2009-01-03

ハイドンの「告別」交響曲

相変わらず更新がもっさりの日記ですが、今年もよろしくお願いします。

お正月というと、私は、恒例のウィーン・フィルのニューイヤーコンサートをチェックします。といっても、今回の年末年始は、実家へ帰省して、姪っ子とうちのムスメのチビすけ達と過ごしたので、元日の中継をチェックする暇はなく、自宅に戻って、3日の再放送を観ました。

今年はバレンボイムが指揮ということで、まあそれはいいとして、今年がハイドンの没後200年ということで、交響曲第45番「告別」がプログラムに入っているのに注目しました。というのも、この曲、全4楽章構成で、最初の3楽章は普通の交響曲なのですが、最後の第4楽章の最中に、奏者が舞台から1人去り、2人去り、・・・しまいには最後にコンサートマスターと指揮者が残されて曲が終わる、という、普通なら「あり得ない」舞台演出が仕組まれているからです。

なぜこんな演出があるのか?というのは有名な話のようですが、今回一応勉強したので、まとめてみました。

・・・ハイドンが当時仕えていたお殿様(エステルハージ公)は、夏の別荘に家来達を引き連れて過ごしていたが、ある年、この別荘がたいそう気に入り、夏が終わってもなかなか別荘を引き揚げようとしなかった。

家来達はお殿様と一緒に別荘にとどまらなければならない。
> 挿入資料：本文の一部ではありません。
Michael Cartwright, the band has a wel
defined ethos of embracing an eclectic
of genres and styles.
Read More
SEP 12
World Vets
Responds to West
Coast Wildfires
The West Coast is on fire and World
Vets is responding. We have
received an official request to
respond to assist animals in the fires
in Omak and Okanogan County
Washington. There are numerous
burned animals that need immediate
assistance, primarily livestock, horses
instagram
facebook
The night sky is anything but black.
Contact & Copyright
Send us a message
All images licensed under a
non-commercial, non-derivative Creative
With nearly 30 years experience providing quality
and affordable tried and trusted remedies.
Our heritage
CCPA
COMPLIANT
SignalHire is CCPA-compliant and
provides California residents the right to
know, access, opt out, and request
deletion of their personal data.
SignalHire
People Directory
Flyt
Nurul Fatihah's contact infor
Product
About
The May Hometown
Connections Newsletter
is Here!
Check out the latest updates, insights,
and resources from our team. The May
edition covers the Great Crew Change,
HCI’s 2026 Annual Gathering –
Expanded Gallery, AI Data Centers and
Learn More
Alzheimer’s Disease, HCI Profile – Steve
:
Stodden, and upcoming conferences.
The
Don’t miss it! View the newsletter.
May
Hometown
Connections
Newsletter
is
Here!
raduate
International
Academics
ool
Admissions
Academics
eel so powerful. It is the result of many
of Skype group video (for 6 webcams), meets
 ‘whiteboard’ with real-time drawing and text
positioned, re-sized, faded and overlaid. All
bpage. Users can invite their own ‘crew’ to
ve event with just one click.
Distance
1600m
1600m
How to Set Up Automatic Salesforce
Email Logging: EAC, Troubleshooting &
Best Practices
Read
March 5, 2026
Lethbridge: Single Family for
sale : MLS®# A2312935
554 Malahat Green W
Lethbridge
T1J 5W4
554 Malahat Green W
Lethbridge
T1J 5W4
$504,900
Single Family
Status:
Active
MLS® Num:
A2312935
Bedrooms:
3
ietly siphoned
ハイドンはお殿様お抱えの楽団の楽長だったが、ハイドンをはじめ、楽団員達も、当然、お殿様と一緒に別荘にとどまらなければならないので、その間は家族達にも会えない。

そこで、ハイドンは、この曲を書いてお殿様の前で演奏した。楽団員達の訴えを察したお殿様は、翌日、楽団員達に休暇を与えたとのことである。
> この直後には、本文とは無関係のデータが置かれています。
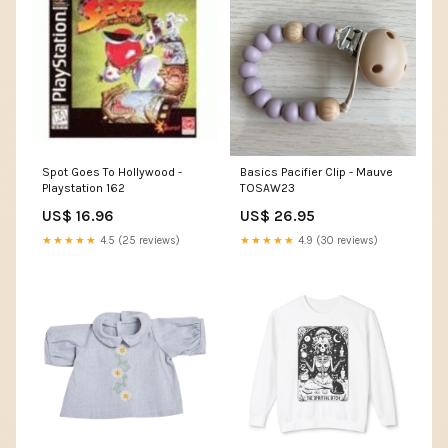
Spot Goes To Hollywood -
Basics Pacifier Clip - Mauve
Playstation 162
TOSAW23
US$ 16.96
US$ 26.95
★★★★★
4.5 (25 reviews)
★★★★★
4.9 (30 reviews)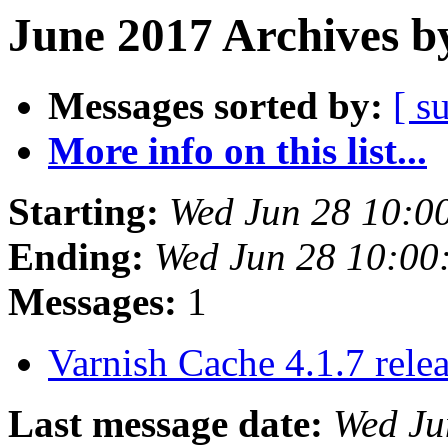
June 2017 Archives b
Messages sorted by:
[ s
More info on this list...
Starting:
Wed Jun 28 10:0
Ending:
Wed Jun 28 10:00
Messages:
1
Varnish Cache 4.1.7 rele
Last message date:
Wed Ju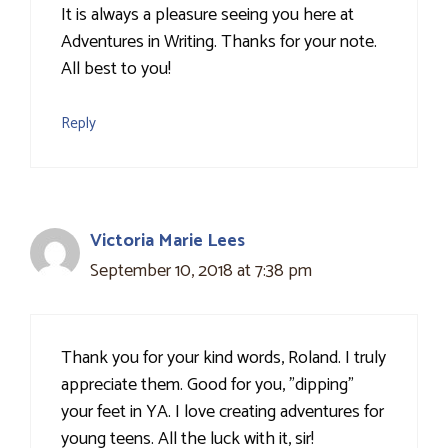
It is always a pleasure seeing you here at
Adventures in Writing. Thanks for your note.
All best to you!
Reply
Victoria Marie Lees
September 10, 2018 at 7:38 pm
Thank you for your kind words, Roland. I truly
appreciate them. Good for you, "dipping"
your feet in YA. I love creating adventures for
young teens. All the luck with it, sir!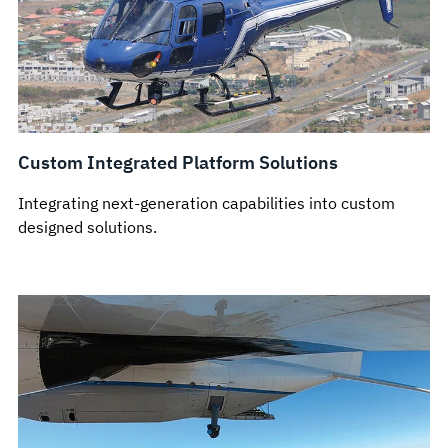
Custom Integrated Platform Solutions
Integrating next-generation capabilities into custom
designed solutions.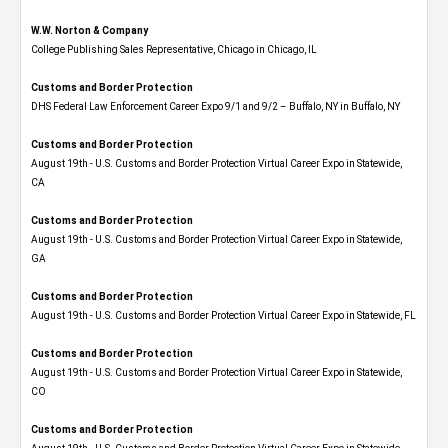
W.W. Norton & Company
College Publishing Sales Representative, Chicago in Chicago, IL
Customs and Border Protection
DHS Federal Law Enforcement Career Expo 9/1 and 9/2 – Buffalo, NY in Buffalo, NY
Customs and Border Protection
August 19th - U.S. Customs and Border Protection Virtual Career Expo​ in Statewide,
CA
Customs and Border Protection
August 19th - U.S. Customs and Border Protection Virtual Career Expo​ in Statewide,
GA
Customs and Border Protection
August 19th - U.S. Customs and Border Protection Virtual Career Expo in Statewide, FL
Customs and Border Protection
August 19th - U.S. Customs and Border Protection Virtual Career Expo​ in Statewide,
CO
Customs and Border Protection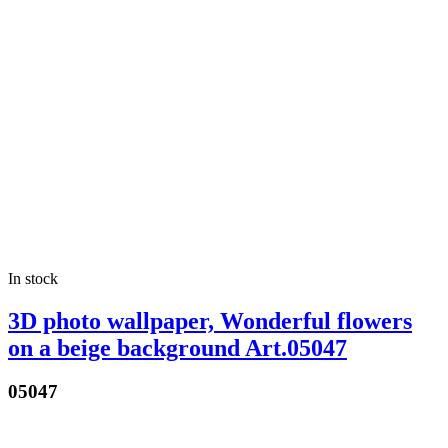
In stock
3D photo wallpaper, Wonderful flowers
on a beige background Art.05047
05047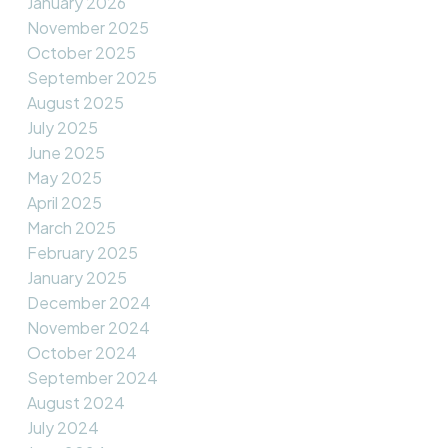
January 2026
November 2025
October 2025
September 2025
August 2025
July 2025
June 2025
May 2025
April 2025
March 2025
February 2025
January 2025
December 2024
November 2024
October 2024
September 2024
August 2024
July 2024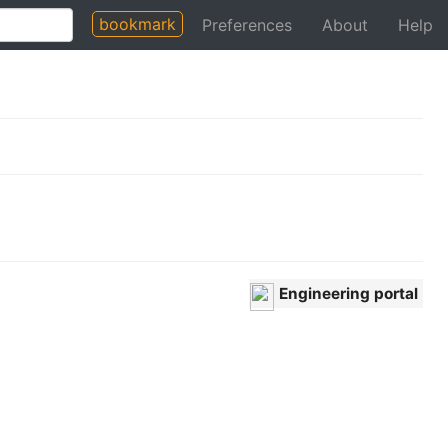
bookmark
Preferences
About
Help
Engineering portal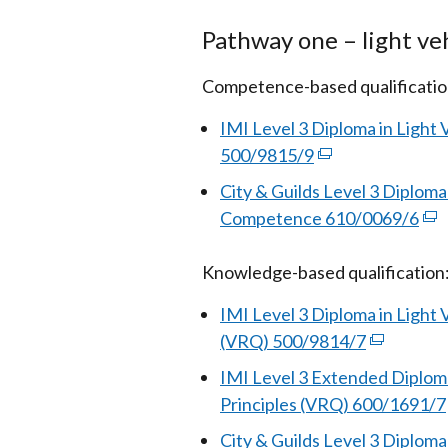
Pathway one – light ve
Competence-based qualificatio
IMI Level 3 Diploma in Ligh
500/9815/9
(external
link
City & Guilds Level 3 Diplom
opens
Competence 610/0069/6
(ex
in
link
a
Knowledge-based qualification
ope
new
in
IMI Level 3 Diploma in Light
window
a
(VRQ) 500/9814/7
(external
/
ne
link
tab)
IMI Level 3 Extended Diploma
wi
opens
Principles (VRQ) 600/1691/7
/
in
tab
City & Guilds Level 3 Diplom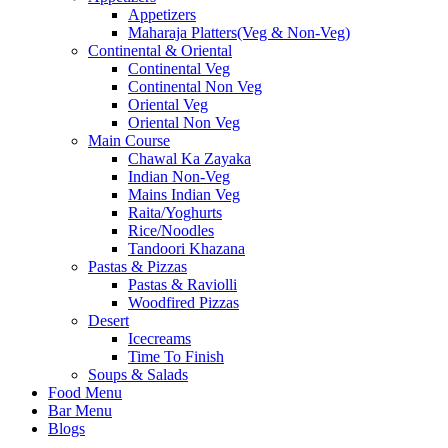
Appetizers
Maharaja Platters(Veg & Non-Veg)
Continental & Oriental
Continental Veg
Continental Non Veg
Oriental Veg​
Oriental Non Veg
Main Course
Chawal Ka Zayaka
Indian Non-Veg
Mains Indian Veg
Raita/Yoghurts
Rice/Noodles
Tandoori Khazana
Pastas & Pizzas
Pastas & Raviolli
Woodfired Pizzas
Desert
Icecreams
Time To Finish
Soups & Salads
Food Menu
Bar Menu
Blogs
こういう舞台演出が映像になることは稀と思われます。もちろんDVDなんかは出るんでしょうけど、私はそれを集める程熱心でもないので、テレビで放送されるのはやはり稀でしょう、それでどんな感じか、じっと観ましたが、思い思いの表情で席を立つ奏者達と、それにうろたえたり、立ち去らないよう懇願したりする指揮者のやりとりが非常におもしろかったです。バレンボイムもなかなかの芸達者だなーと思いました。

一方で、アンコールの定番の「美しき青きドナウ」の前に、ステージの楽団員から「新年おめでとう」のメッセージがあるのですが、その際に、バレンボイムは、世界(特に中東での)平和を求めるスピーチを行いました。年末から始まった、イスラエルのガザ地区侵攻を意識したものと思いますが、ユダヤ人で現在はイスラエルの国籍を持ち、イスラエルとアラブ諸国との和平を目指す発言や音楽活動を積極的に行っている彼の一つの行動として、印象に残りました。

というわけで、今年はなかなか楽しめたコンサートでした。来年はどんなコンサートになるか、期待したいところです。